Pratip Chaudhuri's clean-up act on May 17, when SBI's results showed that its profits had declined 99 per cent, surprised many. The question analysts were asking was - did the new SBI chairman need to make such sweeping provisions?
The answer was both yes and no.
Historically, SBI chairmen have preferred to start with clean chits. Both O P Bhatt and A K Purwar had taken similar steps.
In the first quarter after joining, they took 35 per cent and 28 per cent hit, respectively, on the bank's profits.
Chaudhuri seems to have trodden a similar path. But there was some additional burden on him.
His main burden: His predecessor, Bhatt, made lower provisions for employee benefits in the first three quarters.
Also, he delayed the provisioning for teaser home loan rates - raised from 0.4 per cent to 2 per cent by the Reserve Bank of India in October - by coming with a different product.

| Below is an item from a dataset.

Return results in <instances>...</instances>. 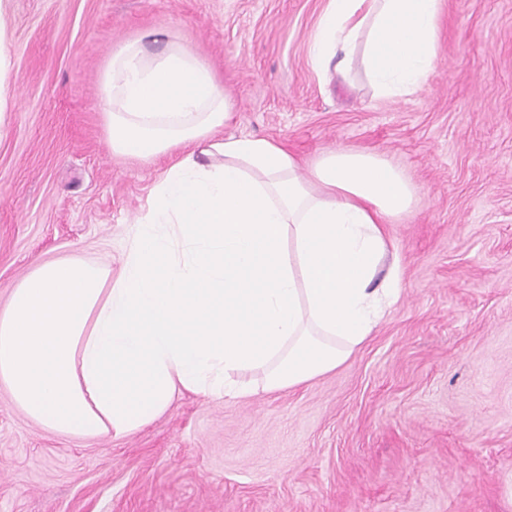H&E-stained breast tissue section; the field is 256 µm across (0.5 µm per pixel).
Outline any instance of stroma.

The underprovisioning for employee gratuity and retirement benefits led to a jump in the tax burden in the fourth quarter, when a big chunk of provisioning was done in one go.
The total tax burden was as high as Rs. 1,901 crore (Rs. 19.01 billion), against Rs. 977 crore (Rs. 9.77 billion) a year ago.
The other necessary provisioning was for the teaser rate portfolio. The home loan portfolio had swelled by Rs. 25,000 crore (Rs. 250 billion), since the launch of the teaser loan product.
Bhatt had, in December, changed the contours of the product.
The element of floating rate was added to what was a fixed loan product for the first three years. But concessions were offered.
And, though Bhatt tried his best to convince the central bank, it remained firm on its view that extra provisioning should be done for such a product - a burden of Rs. 550 crore (Rs. 5.5 billion) that had to be borne by the new chairman after discussions with RBI.
Besides these two necessary obligations, the new head of the bank had the option to adopt the software-based method to identify non-performing assets by September.
However, he took the plunge in the very quarter.
The government had given public sector banks six months, till September, to classify NPAs using technology under the Core Banking Solution system.
By using technology, the discretionary powers from the branch manager to classify defaulting accounts as an NPA would go away, as the software would flag any such case.
So, when SBI decided to use technology from the fourth quarter, it took an additional hit.
To put the numbers
in perspective, in the first three quarters, the rise in NPAs was from Rs. 19,535 crore [Rs. 195.35 billion] (March-end 2010) to Rs. 23,438 crore [Rs. 234.38 billion] (December 2010) - a rise of Rs. 3,903 crore (Rs. 39.03 billion) in nine months.